*WORK ORDER 1*: Rewrite the records that follow the Hacker News thread below, swapping "lens line" for "camera line" and changing nothing else, and leave the pictures out.

*SOURCE DOCUMENT*:
★ ★ ★
Ask HN: How do I start open source contribution? - SoulMan
At my corporate job, I work in Java, python in cloud providers like GCP and Azure. We use a lot of open source stuff like Apache Commons, beam, spark etc. Wondering how to start contributing to open source as beginner as I don&#x27;t have knowledge about the internals of any of them.
======
fundamental
If you are already using open source tools within your organization, a good
way to start getting involved is to report bugs to those upstream projects
when they happen.

If you want to contribute more directly I'd recommend with simple improvements
to the documentation of a project that you use. While you might not be
interested in documentation work in the long term it is a good way of becoming
familiar with the project's specific process of merging new contributions.
Once the first contribution has been made to a project it should be somewhat
easier to navigate their trackers to understand what sort of programming roles
are available.

------
rpod
Check out [http://up-for-grabs.net](http://up-for-grabs.net) for a consistent
source of open source projects that could use some help. There are also
specific tags that indicate first-timer friendly contributions.

------
roschdal
Hi! You can help here:
[https://github.com/LibrePDF/OpenPDF](https://github.com/LibrePDF/OpenPDF)

------
thedevindevops
A good source for me is:
[https://www.codetriage.com/](https://www.codetriage.com/)
★ ★ ★
*INFORMATION PROVIDED*:

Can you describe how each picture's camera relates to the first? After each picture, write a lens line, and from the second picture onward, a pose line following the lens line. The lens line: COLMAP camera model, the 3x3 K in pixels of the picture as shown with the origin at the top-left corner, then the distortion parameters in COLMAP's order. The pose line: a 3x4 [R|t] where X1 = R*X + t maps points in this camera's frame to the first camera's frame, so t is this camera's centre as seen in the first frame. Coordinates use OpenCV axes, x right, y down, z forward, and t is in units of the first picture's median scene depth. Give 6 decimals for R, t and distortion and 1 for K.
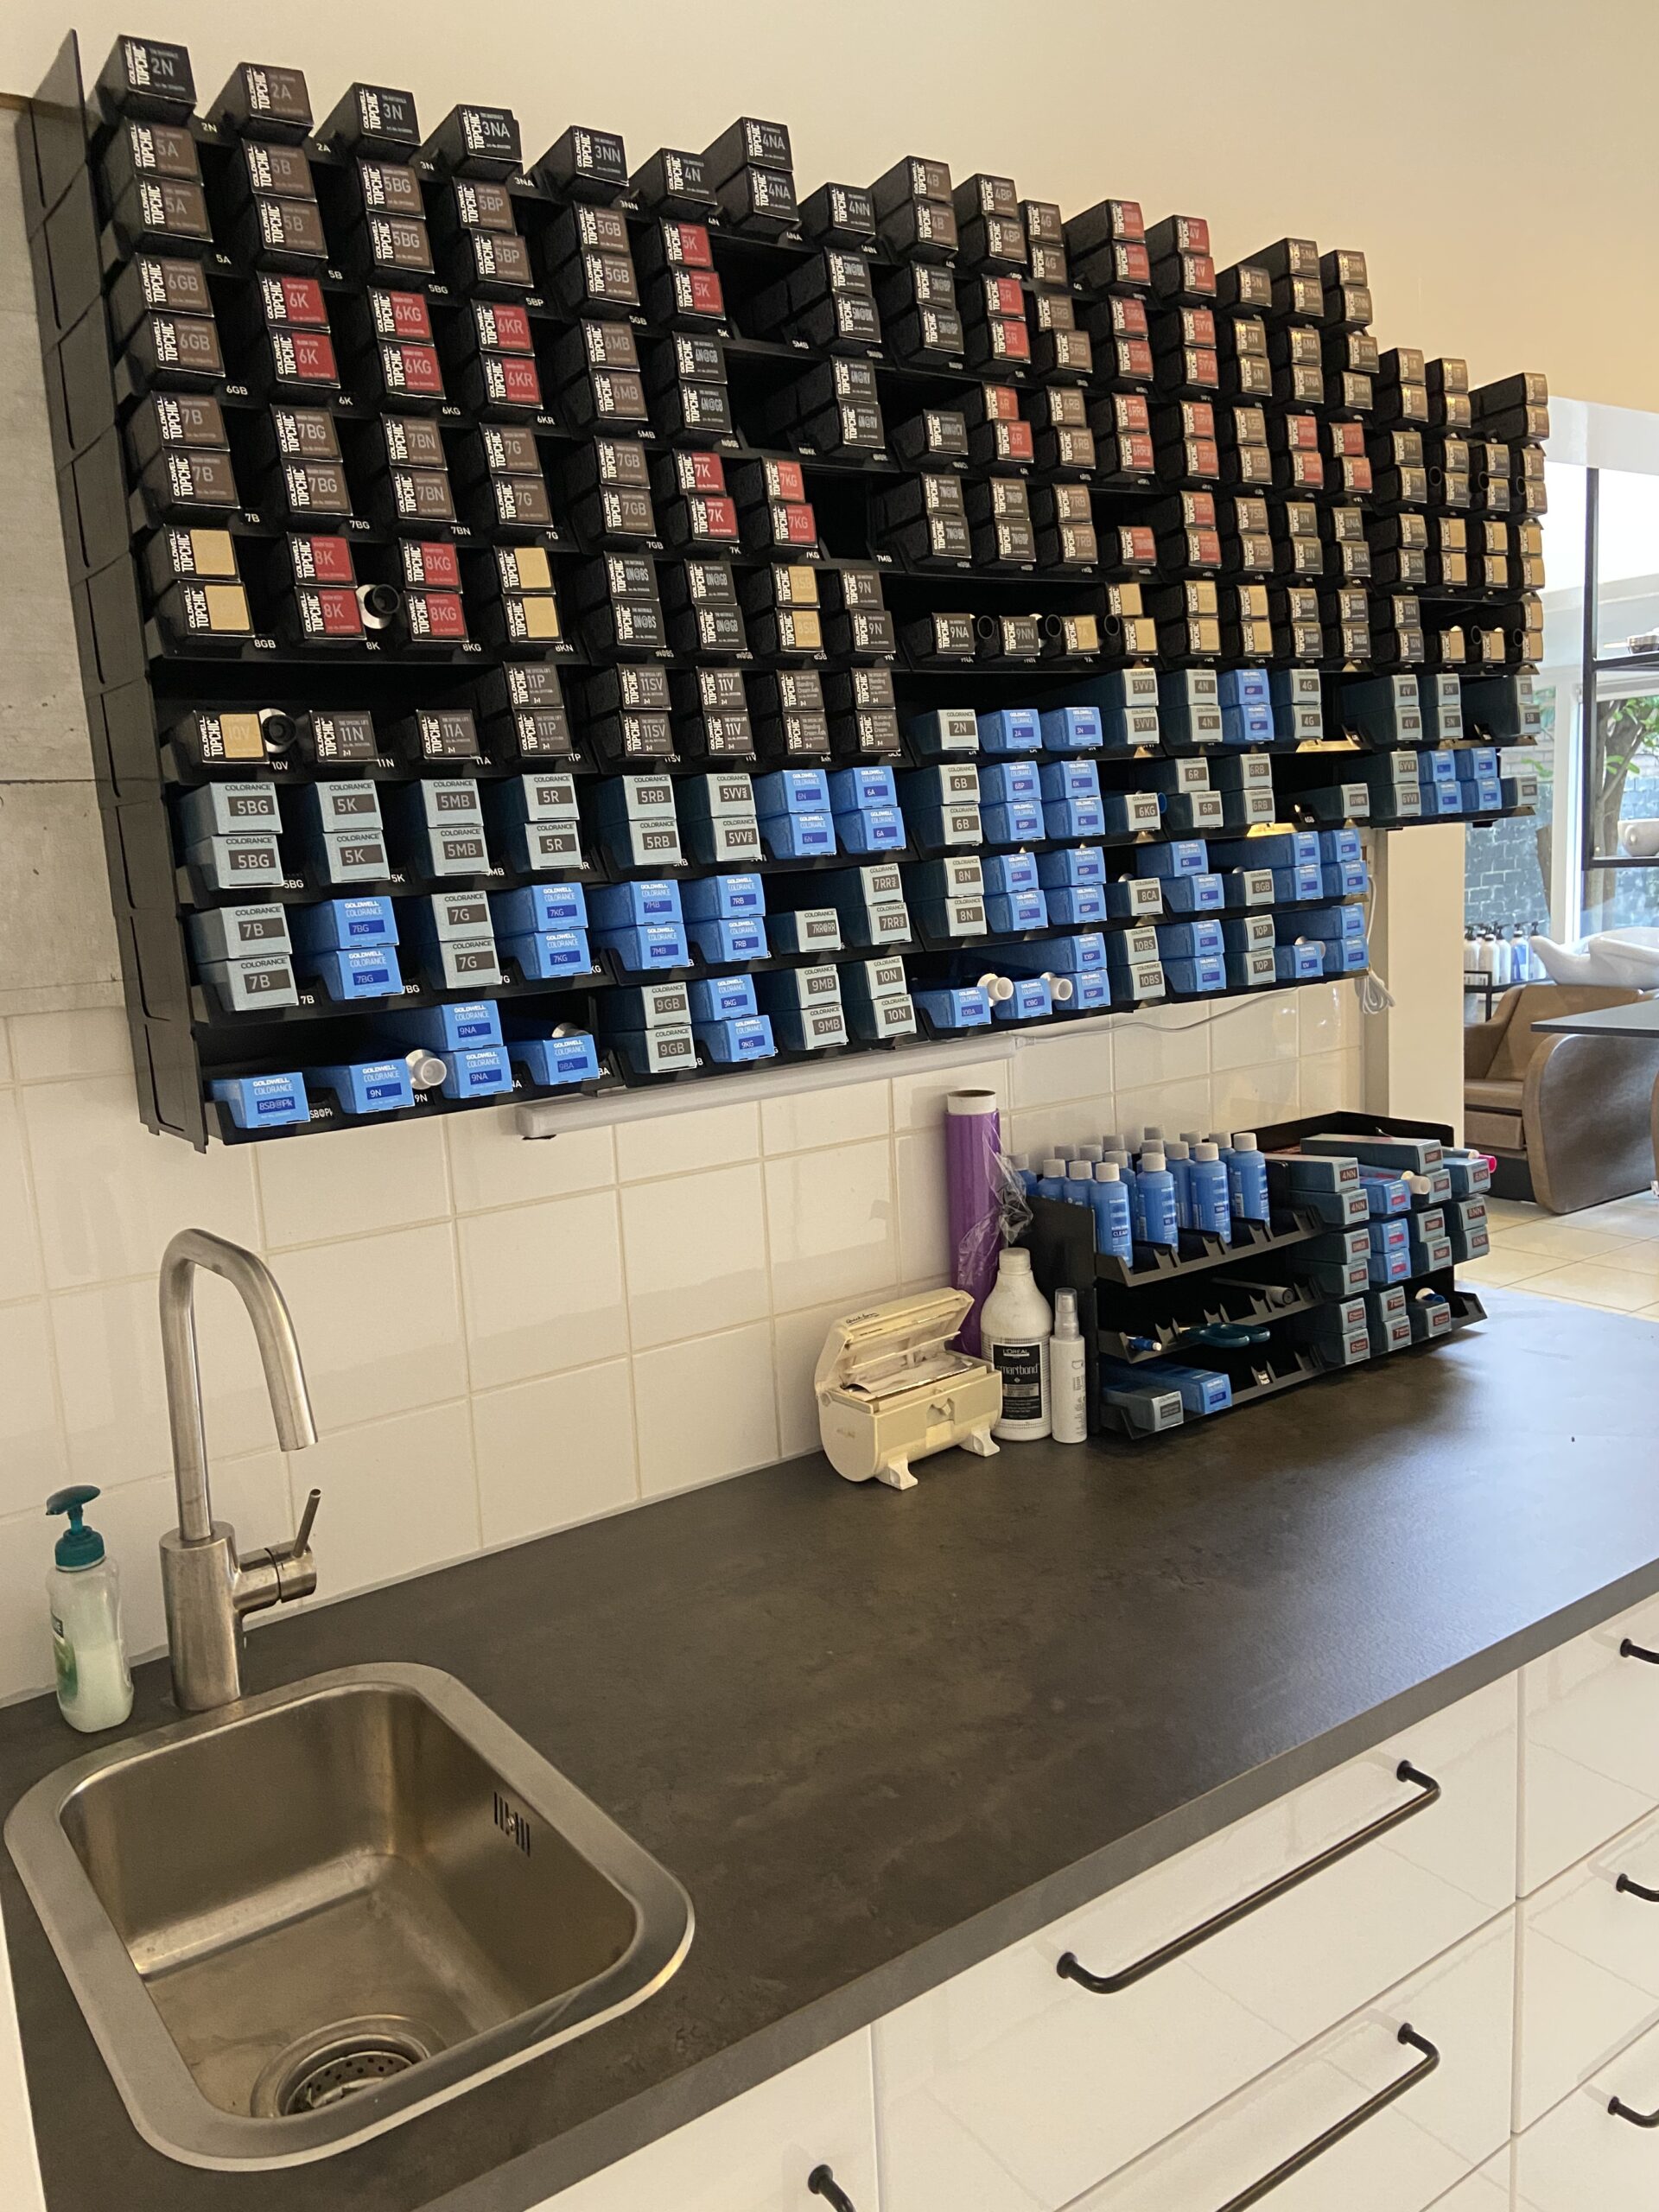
lens RADIAL K [[1664.0, 0, 829.8], [0, 1664.0, 1098.2], [0, 0, 1]] dist [0.153395, -0.196000]
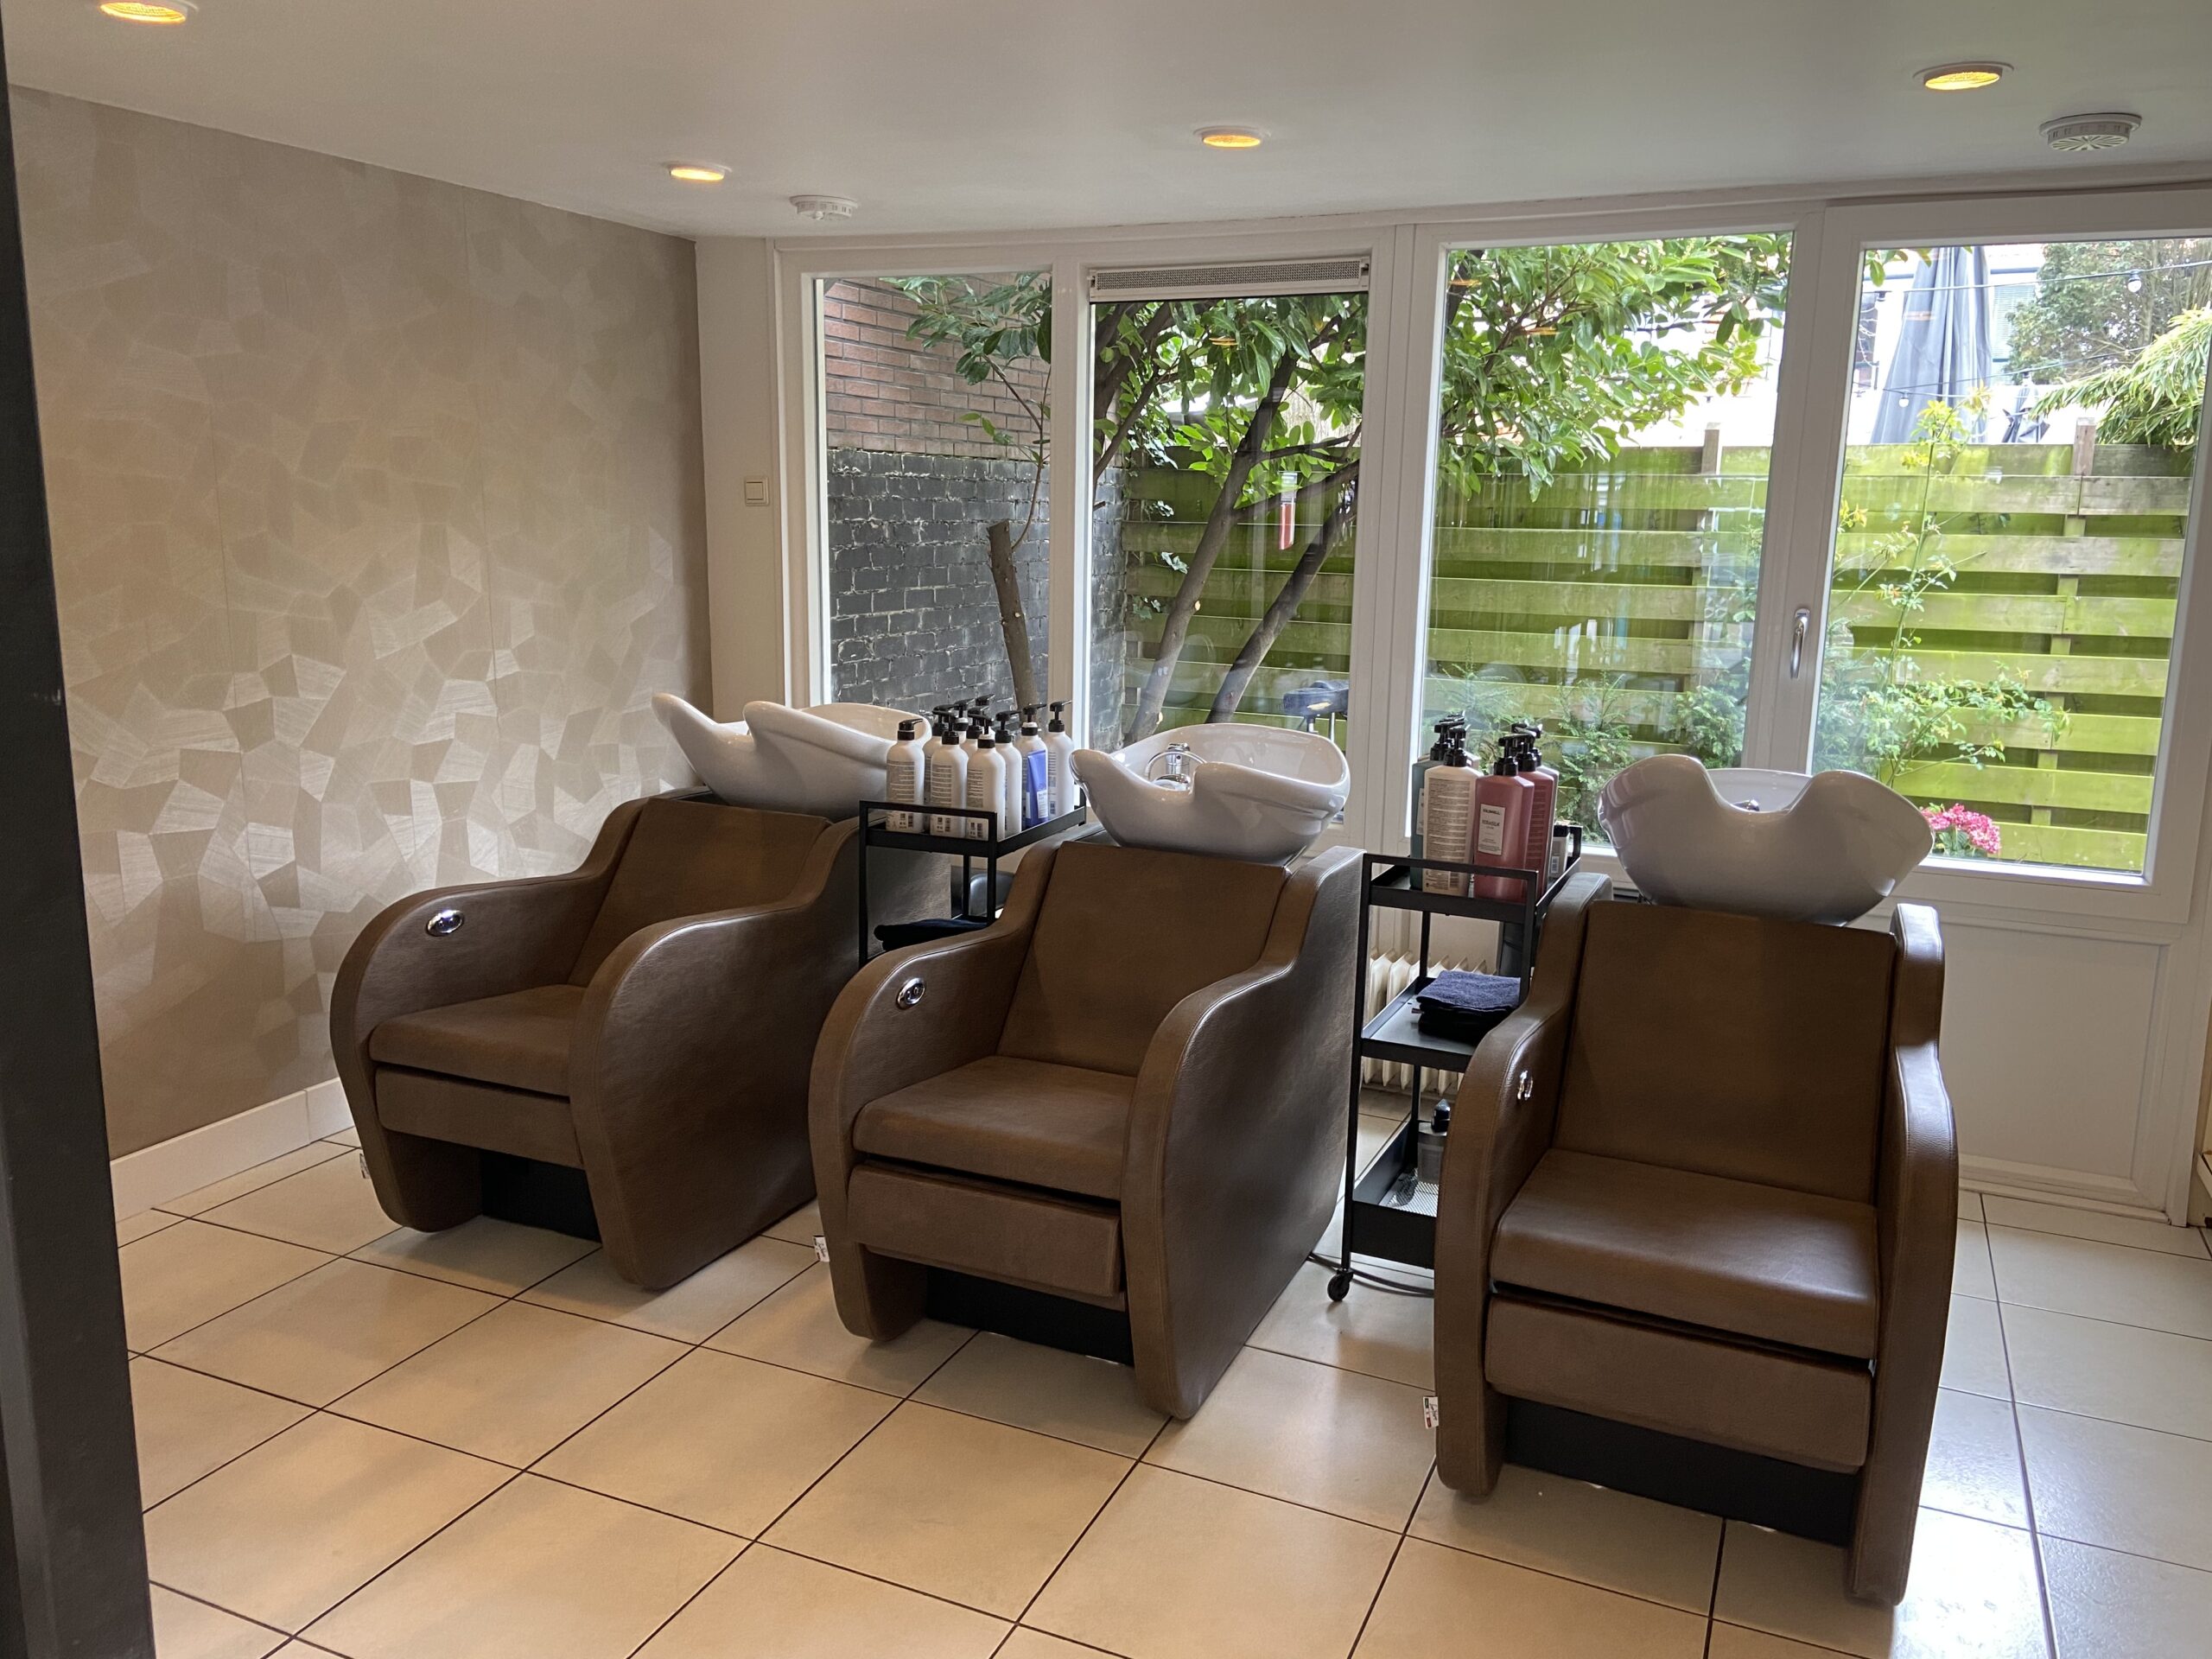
lens RADIAL K [[1664.0, 0, 1106.0], [0, 1664.0, 829.5], [0, 0, 1]] dist [0.153395, -0.196000]
pose [[0.866381, -0.031998, 0.498357, 0.178707], [0.018794, 0.999327, 0.031490, -0.082590], [-0.499029, -0.017916, 0.866400, 0.565464]]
★ ★ ★
*WORK ORDER 2*: From the Hacker News thread above, copy the stretch from "Ask HN: How" through "when they happen." word for word.

*RESULT 1*:
Can you describe how each picture's camera relates to the first? After each picture, write a camera line, and from the second picture onward, a pose line following the camera line. The camera line: COLMAP camera model, the 3x3 K in pixels of the picture as shown with the origin at the top-left corner, then the distortion parameters in COLMAP's order. The pose line: a 3x4 [R|t] where X1 = R*X + t maps points in this camera's frame to the first camera's frame, so t is this camera's centre as seen in the first frame. Coordinates use OpenCV axes, x right, y down, z forward, and t is in units of the first picture's median scene depth. Give 6 decimals for R, t and distortion and 1 for K.
lens RADIAL K [[1664.0, 0, 829.8], [0, 1664.0, 1098.2], [0, 0, 1]] dist [0.153395, -0.196000]
lens RADIAL K [[1664.0, 0, 1106.0], [0, 1664.0, 829.5], [0, 0, 1]] dist [0.153395, -0.196000]
pose [[0.866381, -0.031998, 0.498357, 0.178707], [0.018794, 0.999327, 0.031490, -0.082590], [-0.499029, -0.017916, 0.866400, 0.565464]]

*RESULT 2*:
Ask HN: How do I start open source contribution? - SoulMan
At my corporate job, I work in Java, python in cloud providers like GCP and Azure. We use a lot of open source stuff like Apache Commons, beam, spark etc. Wondering how to start contributing to open source as beginner as I don&#x27;t have knowledge about the internals of any of them.
======
fundamental
If you are already using open source tools within your organization, a good
way to start getting involved is to report bugs to those upstream projects
when they happen.